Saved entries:
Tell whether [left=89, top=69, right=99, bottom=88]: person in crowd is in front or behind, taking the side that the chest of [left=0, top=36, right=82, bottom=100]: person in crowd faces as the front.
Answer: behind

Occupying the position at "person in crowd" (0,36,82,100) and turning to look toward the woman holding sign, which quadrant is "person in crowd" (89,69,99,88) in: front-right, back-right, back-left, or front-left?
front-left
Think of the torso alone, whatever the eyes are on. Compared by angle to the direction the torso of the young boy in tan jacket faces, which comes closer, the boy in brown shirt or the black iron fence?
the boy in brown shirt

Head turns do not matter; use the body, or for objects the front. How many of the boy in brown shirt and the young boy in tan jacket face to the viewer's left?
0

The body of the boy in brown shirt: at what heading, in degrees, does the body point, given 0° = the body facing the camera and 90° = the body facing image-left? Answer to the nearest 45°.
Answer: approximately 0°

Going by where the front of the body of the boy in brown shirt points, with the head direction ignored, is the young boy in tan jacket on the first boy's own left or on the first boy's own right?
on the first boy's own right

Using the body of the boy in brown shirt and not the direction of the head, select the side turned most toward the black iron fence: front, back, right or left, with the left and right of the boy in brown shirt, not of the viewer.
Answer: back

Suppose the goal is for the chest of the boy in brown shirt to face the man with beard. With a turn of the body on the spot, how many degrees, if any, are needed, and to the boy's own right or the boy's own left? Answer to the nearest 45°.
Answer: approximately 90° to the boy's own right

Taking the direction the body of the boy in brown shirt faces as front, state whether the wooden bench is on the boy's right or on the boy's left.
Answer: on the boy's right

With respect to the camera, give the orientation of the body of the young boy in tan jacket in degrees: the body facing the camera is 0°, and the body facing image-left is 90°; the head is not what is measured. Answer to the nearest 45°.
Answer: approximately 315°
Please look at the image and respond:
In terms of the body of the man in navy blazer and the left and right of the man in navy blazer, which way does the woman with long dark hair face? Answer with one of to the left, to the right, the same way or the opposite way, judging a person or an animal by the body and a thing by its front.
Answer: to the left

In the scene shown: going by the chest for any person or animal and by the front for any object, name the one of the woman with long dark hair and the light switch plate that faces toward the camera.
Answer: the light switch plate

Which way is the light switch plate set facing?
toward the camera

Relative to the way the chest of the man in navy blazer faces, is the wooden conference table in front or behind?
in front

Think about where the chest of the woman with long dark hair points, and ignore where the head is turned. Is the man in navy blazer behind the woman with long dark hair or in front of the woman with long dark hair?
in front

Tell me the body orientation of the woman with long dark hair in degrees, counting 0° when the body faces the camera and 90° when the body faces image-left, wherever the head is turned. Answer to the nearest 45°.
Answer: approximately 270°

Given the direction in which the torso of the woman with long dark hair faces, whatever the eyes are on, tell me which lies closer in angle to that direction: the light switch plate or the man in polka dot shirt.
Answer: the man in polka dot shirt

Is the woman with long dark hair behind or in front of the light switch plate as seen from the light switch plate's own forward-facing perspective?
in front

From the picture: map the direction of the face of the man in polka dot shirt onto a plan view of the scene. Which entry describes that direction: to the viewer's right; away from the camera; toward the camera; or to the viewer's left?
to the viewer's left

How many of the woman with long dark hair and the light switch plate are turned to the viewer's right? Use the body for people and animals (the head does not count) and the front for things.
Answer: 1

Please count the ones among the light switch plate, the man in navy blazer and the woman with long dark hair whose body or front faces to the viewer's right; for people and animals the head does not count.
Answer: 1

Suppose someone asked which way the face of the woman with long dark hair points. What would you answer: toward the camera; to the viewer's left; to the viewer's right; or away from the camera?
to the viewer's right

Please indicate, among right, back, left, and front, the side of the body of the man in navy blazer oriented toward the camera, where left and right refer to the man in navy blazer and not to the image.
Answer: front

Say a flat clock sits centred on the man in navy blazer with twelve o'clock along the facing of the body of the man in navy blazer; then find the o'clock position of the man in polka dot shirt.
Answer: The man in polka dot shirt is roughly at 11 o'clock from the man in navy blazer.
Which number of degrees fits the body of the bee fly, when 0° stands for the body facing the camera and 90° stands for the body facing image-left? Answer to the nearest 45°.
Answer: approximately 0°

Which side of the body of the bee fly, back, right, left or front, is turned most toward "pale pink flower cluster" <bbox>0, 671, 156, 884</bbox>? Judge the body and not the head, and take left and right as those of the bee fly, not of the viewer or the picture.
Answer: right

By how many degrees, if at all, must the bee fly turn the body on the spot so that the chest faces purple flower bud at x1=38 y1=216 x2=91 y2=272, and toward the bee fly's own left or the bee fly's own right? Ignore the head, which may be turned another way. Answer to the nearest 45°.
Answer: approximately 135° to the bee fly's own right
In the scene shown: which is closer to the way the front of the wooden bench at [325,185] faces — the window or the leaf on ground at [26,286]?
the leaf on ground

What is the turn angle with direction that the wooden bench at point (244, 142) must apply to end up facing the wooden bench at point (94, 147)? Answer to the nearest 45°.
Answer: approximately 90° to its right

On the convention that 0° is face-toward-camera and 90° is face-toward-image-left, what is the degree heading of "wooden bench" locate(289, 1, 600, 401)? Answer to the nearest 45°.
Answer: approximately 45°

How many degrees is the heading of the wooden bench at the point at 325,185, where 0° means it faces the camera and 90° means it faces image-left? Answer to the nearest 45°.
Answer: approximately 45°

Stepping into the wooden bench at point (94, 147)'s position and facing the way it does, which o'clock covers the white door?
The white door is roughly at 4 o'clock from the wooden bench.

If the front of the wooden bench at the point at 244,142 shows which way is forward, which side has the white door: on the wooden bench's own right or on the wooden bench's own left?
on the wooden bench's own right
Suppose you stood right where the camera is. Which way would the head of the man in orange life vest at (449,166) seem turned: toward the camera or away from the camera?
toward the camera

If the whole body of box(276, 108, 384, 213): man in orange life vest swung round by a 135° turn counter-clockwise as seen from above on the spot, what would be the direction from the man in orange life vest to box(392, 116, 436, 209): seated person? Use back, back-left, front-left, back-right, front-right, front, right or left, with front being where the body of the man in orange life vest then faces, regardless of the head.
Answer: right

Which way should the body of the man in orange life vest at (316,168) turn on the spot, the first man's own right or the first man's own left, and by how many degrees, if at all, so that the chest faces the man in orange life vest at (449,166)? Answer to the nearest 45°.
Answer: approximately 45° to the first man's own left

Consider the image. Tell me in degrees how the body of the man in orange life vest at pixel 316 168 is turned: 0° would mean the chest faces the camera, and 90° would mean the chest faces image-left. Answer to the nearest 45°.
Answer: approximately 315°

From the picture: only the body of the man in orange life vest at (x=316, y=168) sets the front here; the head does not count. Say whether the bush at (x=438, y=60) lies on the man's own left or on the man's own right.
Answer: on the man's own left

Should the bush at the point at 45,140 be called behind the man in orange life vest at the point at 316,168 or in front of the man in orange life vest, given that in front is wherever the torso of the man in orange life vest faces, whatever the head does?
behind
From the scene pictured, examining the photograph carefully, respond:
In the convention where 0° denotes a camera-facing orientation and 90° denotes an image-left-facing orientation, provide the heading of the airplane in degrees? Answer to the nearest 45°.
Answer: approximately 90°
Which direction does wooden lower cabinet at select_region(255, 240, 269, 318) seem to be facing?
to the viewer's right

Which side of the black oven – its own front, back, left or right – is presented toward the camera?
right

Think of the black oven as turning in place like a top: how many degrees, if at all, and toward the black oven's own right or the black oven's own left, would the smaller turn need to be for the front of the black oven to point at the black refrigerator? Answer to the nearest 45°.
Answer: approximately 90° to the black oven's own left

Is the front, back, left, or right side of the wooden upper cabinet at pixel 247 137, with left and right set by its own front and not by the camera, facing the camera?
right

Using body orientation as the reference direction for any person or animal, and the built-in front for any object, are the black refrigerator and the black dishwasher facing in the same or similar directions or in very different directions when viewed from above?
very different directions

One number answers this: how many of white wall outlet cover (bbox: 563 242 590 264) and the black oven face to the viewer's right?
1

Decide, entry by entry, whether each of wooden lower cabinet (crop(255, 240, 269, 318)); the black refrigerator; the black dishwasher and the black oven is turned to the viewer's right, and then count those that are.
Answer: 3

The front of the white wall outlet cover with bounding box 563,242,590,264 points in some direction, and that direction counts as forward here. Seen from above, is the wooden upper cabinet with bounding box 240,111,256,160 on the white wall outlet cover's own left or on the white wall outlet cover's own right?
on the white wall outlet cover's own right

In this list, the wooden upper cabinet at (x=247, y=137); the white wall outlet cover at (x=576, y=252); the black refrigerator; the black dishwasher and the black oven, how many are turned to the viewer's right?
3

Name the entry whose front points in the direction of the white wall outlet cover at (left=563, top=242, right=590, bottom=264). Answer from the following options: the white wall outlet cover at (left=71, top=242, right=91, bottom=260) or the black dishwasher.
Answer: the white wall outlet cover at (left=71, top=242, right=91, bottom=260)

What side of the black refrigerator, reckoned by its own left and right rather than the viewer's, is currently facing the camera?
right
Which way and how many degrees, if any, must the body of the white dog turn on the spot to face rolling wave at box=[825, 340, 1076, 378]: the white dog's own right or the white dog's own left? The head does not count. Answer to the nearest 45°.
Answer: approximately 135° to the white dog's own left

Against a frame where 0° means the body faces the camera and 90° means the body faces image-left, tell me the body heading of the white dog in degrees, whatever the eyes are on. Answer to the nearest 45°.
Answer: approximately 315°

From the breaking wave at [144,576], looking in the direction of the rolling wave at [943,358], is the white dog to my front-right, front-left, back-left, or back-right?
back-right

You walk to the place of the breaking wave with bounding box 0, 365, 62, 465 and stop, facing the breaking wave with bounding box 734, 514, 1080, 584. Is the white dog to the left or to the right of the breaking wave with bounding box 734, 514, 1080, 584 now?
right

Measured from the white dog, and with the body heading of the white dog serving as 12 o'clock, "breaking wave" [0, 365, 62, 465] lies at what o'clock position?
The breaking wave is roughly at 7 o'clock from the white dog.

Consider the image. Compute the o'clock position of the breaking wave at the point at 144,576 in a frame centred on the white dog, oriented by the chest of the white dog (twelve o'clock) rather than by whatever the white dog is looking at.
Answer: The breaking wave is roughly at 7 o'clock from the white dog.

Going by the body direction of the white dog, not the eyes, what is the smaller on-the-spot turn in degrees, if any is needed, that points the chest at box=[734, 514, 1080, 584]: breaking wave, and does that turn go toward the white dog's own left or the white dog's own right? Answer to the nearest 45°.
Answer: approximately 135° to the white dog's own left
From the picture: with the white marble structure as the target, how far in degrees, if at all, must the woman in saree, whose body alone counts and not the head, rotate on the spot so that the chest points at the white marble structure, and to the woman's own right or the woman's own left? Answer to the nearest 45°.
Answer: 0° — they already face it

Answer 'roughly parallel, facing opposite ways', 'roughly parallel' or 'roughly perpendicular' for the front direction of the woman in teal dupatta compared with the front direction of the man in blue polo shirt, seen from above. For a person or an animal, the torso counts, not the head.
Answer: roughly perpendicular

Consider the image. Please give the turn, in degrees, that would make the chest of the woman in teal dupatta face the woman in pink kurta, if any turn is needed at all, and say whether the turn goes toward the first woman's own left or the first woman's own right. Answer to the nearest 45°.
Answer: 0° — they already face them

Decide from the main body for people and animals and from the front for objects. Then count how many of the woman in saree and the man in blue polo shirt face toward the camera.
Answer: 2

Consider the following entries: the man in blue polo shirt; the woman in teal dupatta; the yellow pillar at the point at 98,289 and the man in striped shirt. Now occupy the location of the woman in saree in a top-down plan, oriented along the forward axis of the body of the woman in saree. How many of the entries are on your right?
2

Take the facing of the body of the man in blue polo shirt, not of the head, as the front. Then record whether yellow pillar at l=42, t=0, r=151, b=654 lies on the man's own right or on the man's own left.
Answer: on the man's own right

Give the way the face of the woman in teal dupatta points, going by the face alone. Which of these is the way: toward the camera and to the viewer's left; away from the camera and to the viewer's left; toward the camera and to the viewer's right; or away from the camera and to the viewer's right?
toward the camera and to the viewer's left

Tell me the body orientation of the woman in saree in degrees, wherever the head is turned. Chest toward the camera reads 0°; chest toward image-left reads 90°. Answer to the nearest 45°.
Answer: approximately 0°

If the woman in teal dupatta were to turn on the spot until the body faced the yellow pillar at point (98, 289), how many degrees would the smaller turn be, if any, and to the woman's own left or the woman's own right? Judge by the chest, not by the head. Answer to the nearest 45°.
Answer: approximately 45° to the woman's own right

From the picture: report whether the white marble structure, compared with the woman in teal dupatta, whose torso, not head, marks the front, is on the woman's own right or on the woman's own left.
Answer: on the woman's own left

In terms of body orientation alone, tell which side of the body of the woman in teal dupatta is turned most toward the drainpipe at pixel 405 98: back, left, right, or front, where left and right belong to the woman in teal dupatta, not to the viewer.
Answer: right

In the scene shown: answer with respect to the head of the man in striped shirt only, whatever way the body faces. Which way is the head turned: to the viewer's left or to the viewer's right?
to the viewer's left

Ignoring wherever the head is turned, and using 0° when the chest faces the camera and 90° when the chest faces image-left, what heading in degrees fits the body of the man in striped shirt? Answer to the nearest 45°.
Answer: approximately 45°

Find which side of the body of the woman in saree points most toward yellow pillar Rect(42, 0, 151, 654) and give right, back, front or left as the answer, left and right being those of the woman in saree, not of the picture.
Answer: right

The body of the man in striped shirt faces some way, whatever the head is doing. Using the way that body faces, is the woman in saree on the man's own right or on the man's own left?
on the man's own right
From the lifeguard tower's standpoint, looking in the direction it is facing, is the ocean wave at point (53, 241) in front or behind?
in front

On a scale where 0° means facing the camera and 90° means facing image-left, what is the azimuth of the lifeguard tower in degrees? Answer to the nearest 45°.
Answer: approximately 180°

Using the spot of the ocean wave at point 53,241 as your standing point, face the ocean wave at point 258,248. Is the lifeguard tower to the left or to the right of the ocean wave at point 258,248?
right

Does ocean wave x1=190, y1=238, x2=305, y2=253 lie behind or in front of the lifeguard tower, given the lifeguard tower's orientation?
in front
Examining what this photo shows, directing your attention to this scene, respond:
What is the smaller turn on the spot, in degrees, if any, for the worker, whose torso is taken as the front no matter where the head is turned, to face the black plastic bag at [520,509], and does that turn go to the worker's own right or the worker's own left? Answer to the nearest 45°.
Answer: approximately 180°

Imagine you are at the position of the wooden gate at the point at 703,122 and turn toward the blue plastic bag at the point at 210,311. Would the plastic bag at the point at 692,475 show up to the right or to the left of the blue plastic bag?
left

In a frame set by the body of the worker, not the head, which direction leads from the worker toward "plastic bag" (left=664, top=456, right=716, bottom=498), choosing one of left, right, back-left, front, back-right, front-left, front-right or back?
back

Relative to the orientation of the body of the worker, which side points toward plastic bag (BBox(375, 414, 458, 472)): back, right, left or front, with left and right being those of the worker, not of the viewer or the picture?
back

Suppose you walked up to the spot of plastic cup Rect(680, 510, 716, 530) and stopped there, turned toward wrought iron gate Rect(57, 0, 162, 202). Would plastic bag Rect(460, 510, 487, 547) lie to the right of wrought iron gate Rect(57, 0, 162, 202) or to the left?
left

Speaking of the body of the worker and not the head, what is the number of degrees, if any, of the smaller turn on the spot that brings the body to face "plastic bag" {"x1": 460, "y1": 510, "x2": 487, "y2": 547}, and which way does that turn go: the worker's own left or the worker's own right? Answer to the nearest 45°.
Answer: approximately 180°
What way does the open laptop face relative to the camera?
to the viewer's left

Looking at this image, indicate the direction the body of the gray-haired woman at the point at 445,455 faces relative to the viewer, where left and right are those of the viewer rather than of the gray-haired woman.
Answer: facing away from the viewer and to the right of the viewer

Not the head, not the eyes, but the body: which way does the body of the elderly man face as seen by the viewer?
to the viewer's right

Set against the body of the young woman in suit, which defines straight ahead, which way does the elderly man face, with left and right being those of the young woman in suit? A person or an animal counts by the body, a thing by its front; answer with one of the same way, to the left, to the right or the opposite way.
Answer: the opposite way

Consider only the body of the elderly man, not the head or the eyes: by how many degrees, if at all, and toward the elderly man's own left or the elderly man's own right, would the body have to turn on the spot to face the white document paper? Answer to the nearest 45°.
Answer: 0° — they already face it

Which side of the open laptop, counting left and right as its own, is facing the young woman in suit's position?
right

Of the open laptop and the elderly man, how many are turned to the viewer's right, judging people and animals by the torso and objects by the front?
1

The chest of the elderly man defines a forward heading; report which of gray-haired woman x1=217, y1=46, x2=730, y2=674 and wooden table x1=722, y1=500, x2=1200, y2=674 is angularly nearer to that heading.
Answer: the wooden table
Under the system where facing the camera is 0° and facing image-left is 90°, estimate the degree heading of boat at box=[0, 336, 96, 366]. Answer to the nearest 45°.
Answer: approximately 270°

Work item:
Take the line with "Set against the" and all lines after it through the end of the records, and write them out exactly; include nothing else.

Your response:
Set against the body of the young woman in suit, which defines straight ahead, which way does the elderly man face, with left and right being those of the young woman in suit? A person or an animal counts by the body, a thing by its front; answer with one of the same way, to the left, to the right or the opposite way.
Answer: the opposite way

Consider only the body of the elderly man, not the head or the eyes: by how many degrees, if at all, and toward the elderly man's own left or the elderly man's own right, would the body have to turn on the spot to face the white document paper? Answer to the nearest 45°.
Answer: 0° — they already face it

Which side of the open laptop, counting left and right as its own, is facing the young woman in suit's position?
right

Of the open laptop and the elderly man, how many are turned to the viewer's right, judging people and animals by the torso and objects by the front?
1

The chest of the elderly man defines a forward heading; report which of gray-haired woman x1=217, y1=46, x2=730, y2=674 and wooden table x1=722, y1=500, x2=1200, y2=674 is angularly nearer to that heading.
Answer: the wooden table
Under the system where facing the camera is 0° and facing image-left is 90°, estimate the degree heading of boat at box=[0, 336, 96, 366]. Answer to the nearest 45°.
Answer: approximately 270°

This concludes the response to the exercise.